◆ Исходные данные ◆
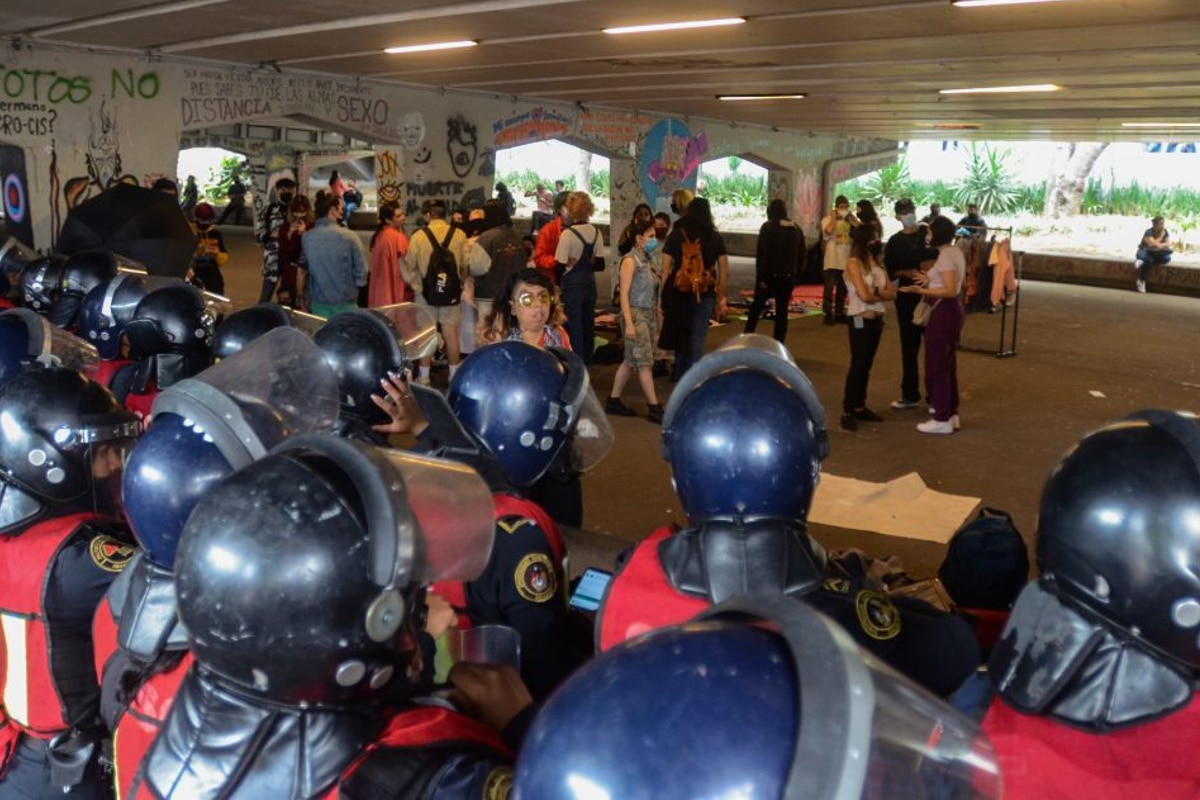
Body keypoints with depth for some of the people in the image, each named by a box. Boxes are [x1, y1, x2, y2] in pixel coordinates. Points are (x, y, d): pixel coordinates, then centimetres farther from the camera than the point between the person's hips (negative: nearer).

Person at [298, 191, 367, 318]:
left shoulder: (306, 238, -2)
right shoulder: (349, 237, -13)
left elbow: (301, 272, 7)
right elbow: (361, 275, -9)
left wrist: (301, 299, 20)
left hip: (318, 304, 3)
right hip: (345, 305, -3)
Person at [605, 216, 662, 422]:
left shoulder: (648, 259, 11)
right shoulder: (630, 261, -11)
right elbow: (624, 294, -14)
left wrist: (657, 317, 13)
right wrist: (629, 323, -19)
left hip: (649, 314, 8)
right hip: (636, 314, -8)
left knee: (631, 361, 12)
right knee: (645, 362, -5)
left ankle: (613, 401, 20)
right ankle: (654, 407, -1)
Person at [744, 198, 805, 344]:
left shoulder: (768, 227, -8)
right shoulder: (796, 229, 8)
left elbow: (761, 254, -14)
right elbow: (801, 256, 10)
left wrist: (761, 277, -13)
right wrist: (795, 273, 15)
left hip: (770, 274, -4)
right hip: (788, 276, 4)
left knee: (756, 306, 13)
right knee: (782, 311, 7)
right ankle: (779, 345, 6)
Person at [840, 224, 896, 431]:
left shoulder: (877, 263, 13)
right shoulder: (853, 263, -11)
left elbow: (892, 293, 6)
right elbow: (864, 295, -20)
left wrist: (875, 292, -12)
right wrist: (881, 294, -1)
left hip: (877, 320, 7)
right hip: (860, 320, -7)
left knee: (867, 365, 12)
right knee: (857, 365, -7)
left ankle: (860, 407, 20)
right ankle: (847, 411, -2)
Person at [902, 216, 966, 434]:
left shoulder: (945, 255, -18)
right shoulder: (956, 252, 12)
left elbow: (950, 291, -25)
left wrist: (921, 291, -30)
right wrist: (930, 280, 23)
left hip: (943, 313, -10)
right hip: (952, 311, 10)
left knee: (936, 366, -3)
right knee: (947, 364, 15)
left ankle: (942, 420, 2)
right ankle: (951, 414, 22)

◆ Задание ◆
Перепечатайте без изменений все строки от той, где стоит «right hip: (636, 314, -8)», вниз до той, где стоит «right ankle: (847, 411, -2)», включая обе крайние. Остальные строки не приводите.

◆ Результат ◆
right hip: (636, 314, -8)
left knee: (631, 361, 12)
right knee: (645, 362, -5)
left ankle: (613, 401, 20)
right ankle: (654, 407, -1)
Person at [744, 198, 805, 344]:
left shoulder: (768, 227, -8)
right shoulder: (796, 229, 8)
left elbow: (761, 254, -14)
right elbow: (801, 256, 10)
left wrist: (761, 277, -13)
right wrist: (795, 273, 15)
left hip: (770, 274, -4)
right hip: (788, 276, 4)
left knee: (756, 306, 13)
right knee: (782, 311, 7)
right ankle: (779, 345, 6)
Person at [840, 224, 896, 431]:
left shoulder: (877, 263, 13)
right shoulder: (853, 263, -11)
left elbow: (892, 293, 6)
right elbow: (864, 295, -20)
left wrist: (875, 292, -12)
right wrist: (881, 294, -1)
left hip: (877, 320, 7)
right hip: (860, 320, -7)
left knee: (867, 365, 12)
right knee: (857, 365, -7)
left ankle: (860, 407, 20)
right ankle: (847, 411, -2)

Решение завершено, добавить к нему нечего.